Do you hear the excitement in that? This is from a boy who, in the last year alone, has attended the Indianapolis 500, snorkeled with manatees in the Crystal River, found shark’s teeth on an Outer Banks beach, had his first Disney World experience, been to the Huntsville Space and Rocket Center, run North Carolina rivers in canoes, kayaks, rafts, and float tubes…and got his picture taken with President Jimmy Carter. Yet the prospect of spending three weeks with his roadschool friends is enough to make him jump out of a moving vehicle.

Our family didn’t attend the summer Meetup in Maine, so we haven’t seen most of these people since we were all together in Florida last winter. Some are new to the group; some are completely new to life on the road. That makes this fall feel like a real change of season, a chance to catch up beyond our daily round of liking one another’s Facebook posts or checking one another’s blogs.

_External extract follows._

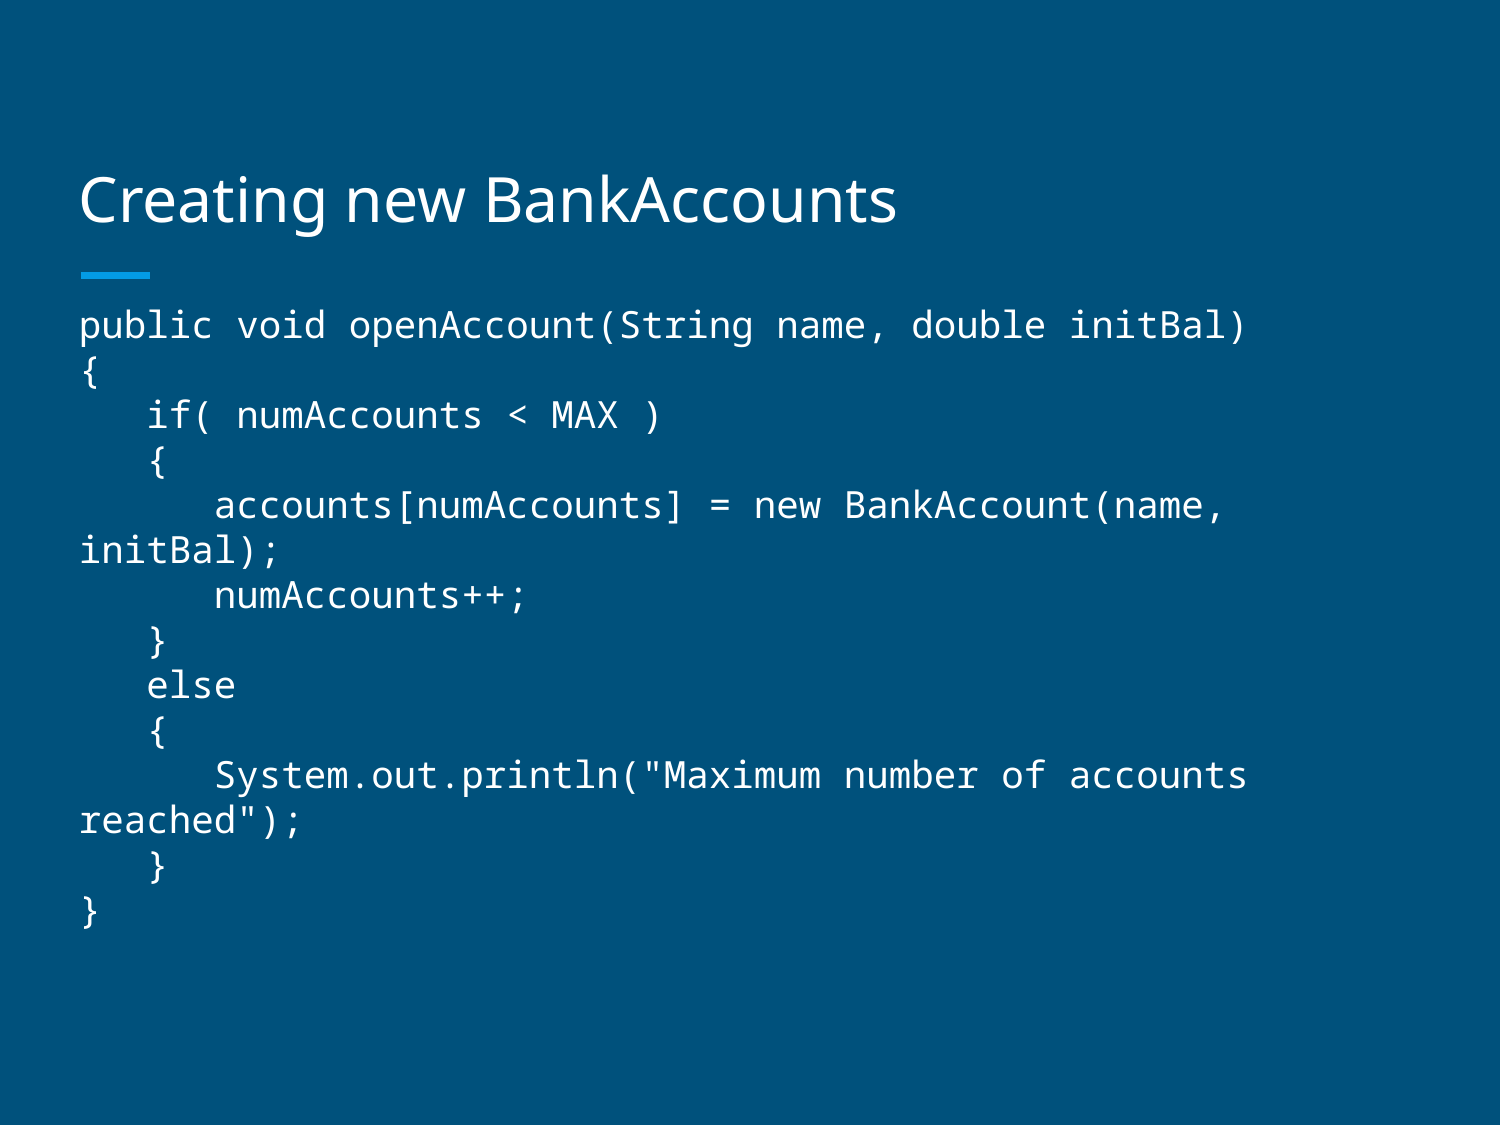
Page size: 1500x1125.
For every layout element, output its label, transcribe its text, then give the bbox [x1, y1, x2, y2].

After this, our family will spend a month in South Carolina and then head down to Florida. We know people there now, people who live in actual homes, and we have plans to go down one coast and up the other, seeing them. We also plan to paddle in the Everglades and snorkel in the Keys, get a local’s tour of Miami, and hang out with the Quebecois on Pompano Beach. But for Christmas, we hope to be in Orlando, where some of the nomadic families will be. God willing, we’ll spend Christmas with friends who understand what life on the road is like, who know you can’t buy your kids a pile of presents when you basically live in a large car, and who value spending time together more than anything else. We’ve got a church scouted out for Christmas Eve and recipes tucked away for making a big home-cooked communal feast. We’ll watch our kids ride their bikes around the park, have a few games of Pickleball ourselves, and maybe go for a swim on Christmas day. By that time, maybe we’ll be ready for the next big change of season.